“Oh, my soul, my soul,” he whispered, “to think that you have borne it alone. Thank God, that is over. But you cut me to the heart in not telling me. I didn’t deserve that from you.”
His lip quivered, his eyes were brimming with tears that soon ran over, and it was she who kissed them away. Just for that moment she could not help it. “Be sensible, not kiss anybody”—the words of the doctor sounded like gibberish. Hugh was crying, the doctor did not allow for that contingency. Nothing in the world mattered at this moment but that she should comfort him. He had never cried before, as far as she knew, and the sobs came from so deep within him.
“Oh, if it was selfish, forgive me,” she said; “but it was not thus that I meant it. I did want one week more so much, my darling, one week to crown all the others.”
She had told Peggy that she meant quite distinctly to lie to Hugh, to tell him that Sir Thomas had recommended her to go to Munich.
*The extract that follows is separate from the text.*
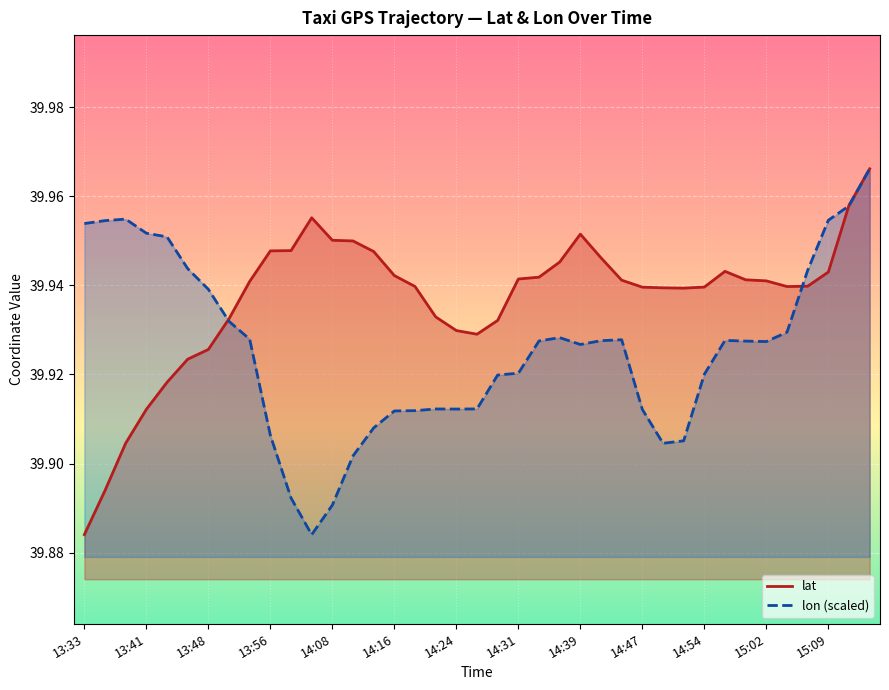

What is the difference between the maximum and minimum values in the lon (scaled) series?

0.1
But quite suddenly she found she could not lie to him. No question arose in her mind as to the morality of telling the truth or the immorality of falsehood. It was not a moral choice that was now flashed before her, it was a mere question of what was possible and what was not.
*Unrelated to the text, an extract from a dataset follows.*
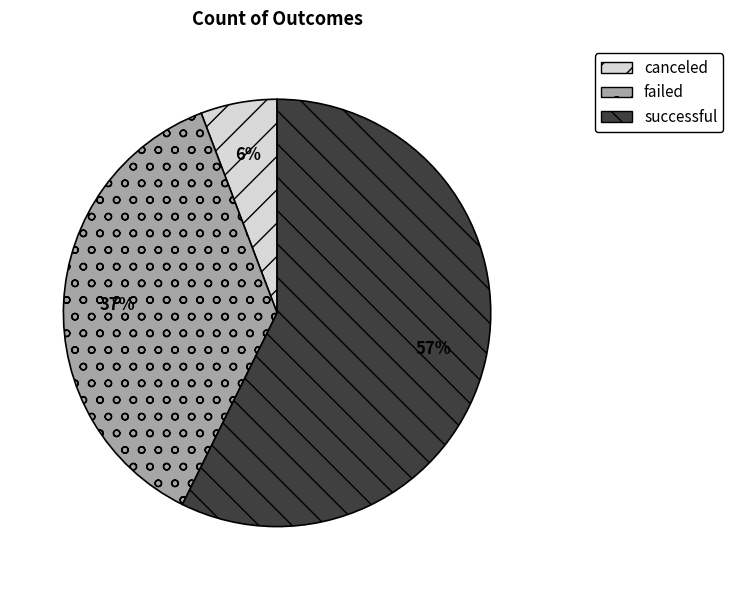

Is it true that canceled is 20% of the pie?

False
“It has crowned the others,” she said, “and I am exultant that we have got it. Oh, Hughie, we have captured this week, snatched it from all the foolish physicians who forbade it. Yes, dear, my selfishness went as far as that. He told me not to come. So I came, and I am more glad than I can say. He told me also to be sensible, not to kiss anybody. I have disobeyed him there too. So forgive me for both.”
Hugh had drawn his chair close to hers.
“Oh, forgive, forgive,” he said. “What word is that between us?”
“No; it is a foolish word from me to you,” she said; “but understand then. Can’t you understand? Just now you wondered at me for not understanding what you said I had done. I wonder at you now for not understanding what joy your joy has been to me. Why, it is mine, and more mine because it is yours. Hughie, though I asked you just now to forgive, I tell you that I am delighted with what I have done. It is like—a dog that has stolen a bone, and looks deprecating. All the time he licks his lips. He has had it; it tasted so good, and though he may be beaten subsequently, his mouth still waters at the remembrance. Mine does. There would have been a shadow over this week if you had known.”
“There would never have been this week at all,” he broke in.
“Oh, don’t be too sure—I am very obstinate when I want a thing.”